Demirer, “Türkiye’nin son 10 yılında Hükümete yakın çevrelerin değişen dili önemli bir tez konusu olabilir” değerlendirmesinde de bulunarak, şöyle devam etti: "Bu dönemde, simgesel siyasete sarılma durumu olabilir. Rüzgara göre tavır alanların tercihlerini görünür kılmak ve karşı çıkmak yalnızca etik nedenlerle değil, faşizan bir yükseliş ve mutlak liderliğe yol açtığı için de bir zorunluluktur. Evet, sadece etik gerekçeler için değil, nabza göre şerbet verenlerin iktidarının güçlendiği ve bu kişilerin sayılarının arttığı bir ortamda bu kişilere karşı durmalı ve onları teşhir etmeliyiz. Problemi bireysel düzlemden çıkartarak bu kişilerle mücadele etmeliyiz.”

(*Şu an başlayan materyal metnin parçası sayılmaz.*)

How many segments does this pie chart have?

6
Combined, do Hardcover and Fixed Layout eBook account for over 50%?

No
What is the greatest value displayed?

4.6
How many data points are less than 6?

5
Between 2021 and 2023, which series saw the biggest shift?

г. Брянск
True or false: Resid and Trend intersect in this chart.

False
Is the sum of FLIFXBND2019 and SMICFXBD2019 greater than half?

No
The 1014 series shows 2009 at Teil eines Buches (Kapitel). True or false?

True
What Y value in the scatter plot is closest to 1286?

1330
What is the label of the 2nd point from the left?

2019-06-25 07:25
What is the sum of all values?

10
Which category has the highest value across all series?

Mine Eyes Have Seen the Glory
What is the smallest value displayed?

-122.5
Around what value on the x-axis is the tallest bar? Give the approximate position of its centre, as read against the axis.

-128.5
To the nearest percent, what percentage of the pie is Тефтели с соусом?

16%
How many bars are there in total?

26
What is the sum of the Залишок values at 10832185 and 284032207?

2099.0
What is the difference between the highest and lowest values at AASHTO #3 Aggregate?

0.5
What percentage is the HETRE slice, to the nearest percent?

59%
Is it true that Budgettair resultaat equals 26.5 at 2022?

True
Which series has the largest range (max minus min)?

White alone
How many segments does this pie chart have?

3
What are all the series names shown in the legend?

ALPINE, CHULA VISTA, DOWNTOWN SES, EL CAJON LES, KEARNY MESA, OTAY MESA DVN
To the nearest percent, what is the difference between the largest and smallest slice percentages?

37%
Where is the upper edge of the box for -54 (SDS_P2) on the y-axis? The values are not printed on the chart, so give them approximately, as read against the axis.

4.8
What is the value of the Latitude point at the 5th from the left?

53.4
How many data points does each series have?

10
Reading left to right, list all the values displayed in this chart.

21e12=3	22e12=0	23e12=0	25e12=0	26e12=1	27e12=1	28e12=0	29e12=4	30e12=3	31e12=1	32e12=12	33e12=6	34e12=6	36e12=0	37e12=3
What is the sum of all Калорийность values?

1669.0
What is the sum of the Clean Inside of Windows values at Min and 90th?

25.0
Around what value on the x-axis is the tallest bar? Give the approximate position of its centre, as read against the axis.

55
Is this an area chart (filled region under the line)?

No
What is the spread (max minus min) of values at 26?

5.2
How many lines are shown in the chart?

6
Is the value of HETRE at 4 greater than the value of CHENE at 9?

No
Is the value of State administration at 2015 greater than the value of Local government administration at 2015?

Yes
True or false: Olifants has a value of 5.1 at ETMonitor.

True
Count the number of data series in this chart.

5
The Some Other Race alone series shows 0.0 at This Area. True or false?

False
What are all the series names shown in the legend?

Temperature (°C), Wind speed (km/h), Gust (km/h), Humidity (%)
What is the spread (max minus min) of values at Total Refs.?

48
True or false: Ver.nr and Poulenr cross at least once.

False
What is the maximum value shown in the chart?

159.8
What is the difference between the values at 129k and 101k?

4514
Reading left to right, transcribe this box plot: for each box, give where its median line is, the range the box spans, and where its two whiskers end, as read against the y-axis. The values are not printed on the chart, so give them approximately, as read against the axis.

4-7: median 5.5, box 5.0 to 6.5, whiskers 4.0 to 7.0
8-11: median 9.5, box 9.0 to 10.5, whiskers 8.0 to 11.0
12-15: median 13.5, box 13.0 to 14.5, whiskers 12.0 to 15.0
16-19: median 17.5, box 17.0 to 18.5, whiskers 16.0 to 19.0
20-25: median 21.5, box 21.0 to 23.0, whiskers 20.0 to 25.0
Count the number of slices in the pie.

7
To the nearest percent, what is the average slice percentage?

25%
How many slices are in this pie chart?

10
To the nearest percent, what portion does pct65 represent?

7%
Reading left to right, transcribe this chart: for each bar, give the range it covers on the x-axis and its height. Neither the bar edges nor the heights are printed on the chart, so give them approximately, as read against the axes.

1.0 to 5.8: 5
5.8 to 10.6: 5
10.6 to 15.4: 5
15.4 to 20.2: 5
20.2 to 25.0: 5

Örgütlü ve yan yana durmanın yollarının aranması gerektiğini vurgulayan Demirer, “Bu yüzden siyasal aktörün genişlemesi lazım. Ve inanın; bu tür rejimler yıkılmaz değil, kırılganlar ve yıkılabilirler” diyerek sözlerini tamamladı. Demirer, sunumunun ardından yöneltilen soruları da yanıtladı.

KODA programı kapsamında, 14 Aralık Çarşamba günü Prof. Dr. Ümit Biçer  “Kayıplar, Toplu Mezarlar ve Hakikat arayışı” dersini verecek.